I need to copy my existing certificate to Dovecot & Postfix. Seems to be pretty straightforward, however here is the problem. In Virtualmin, the Server COnfiguration -> Manage SSL Certificate shows the location of the certificates as follows:
SSL certificate file /home/website/ssl.cert
SSL private key file /home/website/ssl.key
Certificate type Self-signed
I don’t see how to change these locations, and I do not want to use the “copy” function to copy the wrong certs.
The actual certificate files are not Self-Signed, they are from Thawte and are located here:
The correct locations are also shown here: Services -> Configure Website for SSL -> SSL Options - which are the locations listed in /etc/httpd/conf/httpd.conf
How can I correctly install the SSL certs so that they are used by Dovecot & Postfix?
Hmm, did you by chance manually add those SSL certs into Apache, rather than using Virtualmin to do so?
It sounds like Virtualmin is a little confused as to which SSL certificates are being used at the moment.
Let us know what steps you used to add your SSL cert into Apache… that’ll help us figure out what we’ll need to go in order to get Virtualmin to understand which SSL cert your site is using.
Yes, you are correct, this was originally done manually. Here is what I did:
- openssl genrsa -out www.website.com.key 2048
- openssl req -new -key www.website.com.key -out www.website.com.csr
- Paste the CSR in the online order form.
- Got the CRT file back, put it here /etc/httpd/conf/ssl.crt/www.website.com.crt
- Put the KEY file here /etc/httpd/conf/ssl.key/www.website.com.key
- Installed intermediate certs in /etc/httpd/conf/ssl.crt/cabundle.crt
- These lines are in /etc/httpd/conf/httpd.conf:
- Restarted with: /sbin/service httpd restart
Thanks for your help.
Aha, I see!
So, that SSL certificate may not be associated with any particular Virtual Server, which may explain why Virtualmin isn’t seeing them.

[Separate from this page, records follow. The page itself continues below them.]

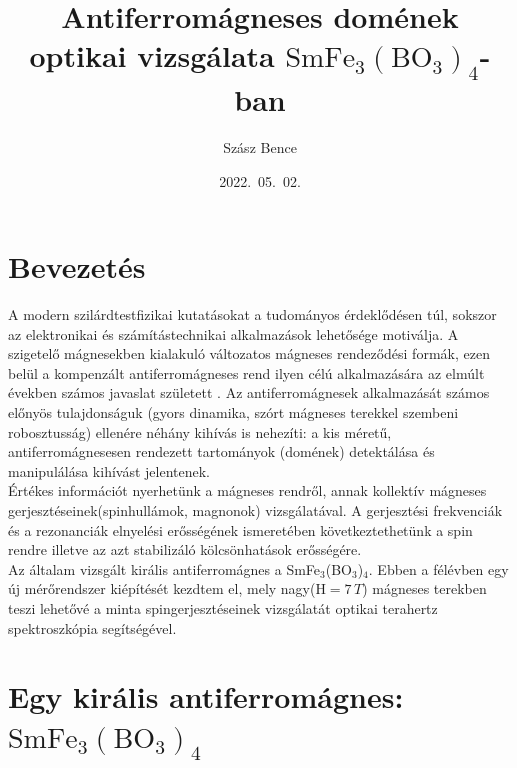 \documentclass[a4paper,12pt]{article}
\title{\bf Antiferromágneses domének optikai vizsgálata $\bm{\mathrm{SmFe_3(BO_3)_4}}$-ban}
\author{
 {Szász Bence } }
\date{2022.\ 05.\ 02.}
\newcommand\blankpage{%
    \null
    \thispagestyle{empty}%
    \addtocounter{page}{-1}%
    \newpage}
\numberwithin{equation}{section}
\begin{document}
\afterpage{\blankpage}






\tableofcontents
\newpage




\section{Bevezetés}
A modern szilárdtestfizikai kutatásokat a tudományos érdeklődésen túl, sokszor az elektronikai és számítástechnikai alkalmazások lehetősége motiválja. A szigetelő mágnesekben kialakuló változatos mágneses rendeződési formák, ezen belül a kompenzált antiferromágneses rend ilyen célú alkalmazására az elmúlt években számos javaslat született \cite{Jungwirth2016, Němec2018}. Az antiferromágnesek alkalmazását számos előnyös tulajdonságuk (gyors dinamika, szórt mágneses terekkel szembeni robosztusság) ellenére néhány kihívás is nehezíti: a kis méretű, antiferromágnesesen rendezett tartományok (domének) detektálása és manipulálása kihívást jelentenek.\\
Értékes információt nyerhetünk a mágneses rendről, annak kollektív mágneses gerjesztéseinek(spinhullámok, magnonok) vizsgálatával. A gerjesztési frekvenciák és a rezonanciák elnyelési erősségének ismeretében következtethetünk a spin rendre illetve az azt stabilizáló kölcsönhatások erősségére.\\
Az általam vizsgált királis antiferromágnes a SmFe$_3$(BO$_3$)$_4$. Ebben a félévben egy új mérőrendszer kiépítését kezdtem el, mely nagy($ \mathrm{H} =  7\,T$) mágneses terekben teszi lehetővé a minta spingerjesztéseinek vizsgálatát optikai terahertz spektroszkópia segítségével.








\newpage

\section{Egy királis antiferromágnes: \texorpdfstring{$\bm{\mathrm{SmFe_3(BO_3)_4}}$}{TEXT}  }
\end{document}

If you’d like to associate them with a Virtual Server – what you can do is go into Server Configuration -> Manage SSL Certificate, and add your cert/key in the “New Certificate” tab, and your cabundle in the CA Certificate tab.
Virtualmin will then place a copy of your SSL cert into that user’s home directory.
Also, when you hit the “Copy To” buttons, it will copy the correct SSL cert out to your other services.
OK, SSL certificate installed correctly per your advice. And, I did the “Copy To” for Dovecot and Postfix.
Working fine now - thanks for your help.